# Links to Fast Food Restaurant Nutritional Info,



## Debby - LB (Feb 1, 2013)

Below is a list of links providing nutrition information for popular fast food restaurants. Most will open as a ,pdf file.

McDonalds

Wendy's -nutritional & allergen info.

Burger King

Subway

Bojangles

Taco Bell

KFC

Dunkin Donuts

Starbucks

Papa Johns -link for nutrition info. under each items photo.

Allergen Guide

Quiznos

Arbys

Dominos

Pizza Hut

If you know more suggest a link so we can add it here!!


----------



## Jill (Feb 1, 2013)

Some others that we also like (and I think we like ALL of the above!!!):

Chick Fil A -- http://www.chick-fil-a.com/Food/Meal

Five Guys -- http://www.fiveguys.com/menu/nutritional-information.aspx

Dominos Pizza -- https://order.dominos.com/en/pages/content/nutritional/nutrition.jsp

Arby's -- http://www.arbys.com/food.html

Pizza Hut -- http://www.pizzahut.com/nutritioninformation.html

(urgh, this made me feel hungry!!!)


----------



## SugaryCharm (Feb 1, 2013)

Good info!
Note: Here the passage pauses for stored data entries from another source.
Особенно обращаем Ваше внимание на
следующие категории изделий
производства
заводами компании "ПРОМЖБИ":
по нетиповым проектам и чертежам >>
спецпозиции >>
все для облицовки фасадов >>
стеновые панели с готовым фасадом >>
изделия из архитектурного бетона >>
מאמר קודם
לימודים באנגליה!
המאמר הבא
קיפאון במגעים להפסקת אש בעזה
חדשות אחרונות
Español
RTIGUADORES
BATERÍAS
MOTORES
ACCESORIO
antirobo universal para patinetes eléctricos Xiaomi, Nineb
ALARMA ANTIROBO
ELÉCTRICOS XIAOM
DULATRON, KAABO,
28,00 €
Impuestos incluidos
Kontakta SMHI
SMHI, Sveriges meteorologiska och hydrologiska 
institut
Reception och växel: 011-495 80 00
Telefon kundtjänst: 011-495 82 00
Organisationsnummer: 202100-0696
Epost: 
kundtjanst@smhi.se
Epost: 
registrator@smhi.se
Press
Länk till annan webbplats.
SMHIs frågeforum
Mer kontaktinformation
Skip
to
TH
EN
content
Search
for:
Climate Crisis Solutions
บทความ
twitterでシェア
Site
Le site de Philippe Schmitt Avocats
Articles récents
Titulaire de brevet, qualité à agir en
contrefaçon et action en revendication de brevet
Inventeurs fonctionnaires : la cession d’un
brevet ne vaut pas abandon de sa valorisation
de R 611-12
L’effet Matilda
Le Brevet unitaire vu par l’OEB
Depressing, overall, to see just how bad for me some of my favorite fast-food meals are, but good info nonetheless!


----------



## Cookie (Feb 2, 2013)

Some of these are eye openers!


----------



## Hosscrazy (Feb 6, 2013)

Here's Panda Express:

http://s3.amazonaws.com/PandaExpressWebsite/files/pdf/Nutrition_20130118.pdf


----------



## vickie gee (Feb 7, 2013)

I could not find the info on Wendy's chili but I refuse to give it up. We buy the family size at least once every 3 weeks during cold weather. You can't beat the price or the taste or the yummy sauce that comes with it. I always ask for extra sauce! They should call their chili Dang Good Chili. I am not into fast food at all and our kitchen remodel turned me against it for sure. Wendy's chili was a bright spot in the ordeal though. I am hooked and my own chili is good but when I can pick this delicious hot chili up for less than $10 I have to give it two thumbs up.


----------



## Debby - LB (Feb 8, 2013)

Here is the info. for the Chili: Click Here I was so afraid to look at it, I Love it too! The worst part is that this is for 12oz!!! that's nothing.


----------



## vickie gee (Feb 19, 2013)

Debby - LB said:


> Here is the info. for the Chili: Click Here I was so afraid to look at it, I Love it too! The worst part is that this is for 12oz!!! that's nothing.


Debby,

I just remembered this thread because I picked up Wendy's chili again Saturday. I had purchased more than $200 worth of groceries and knew I would be in no mood to cook after putting them up so I bought the family bowl on the way home. I guess I must have wuffed about 1000 calories more or less. Oh, well just a little more meat on my bones for the winter. Hubby was worse than me. He had the last bowl Sunday morning right after we got up.


----------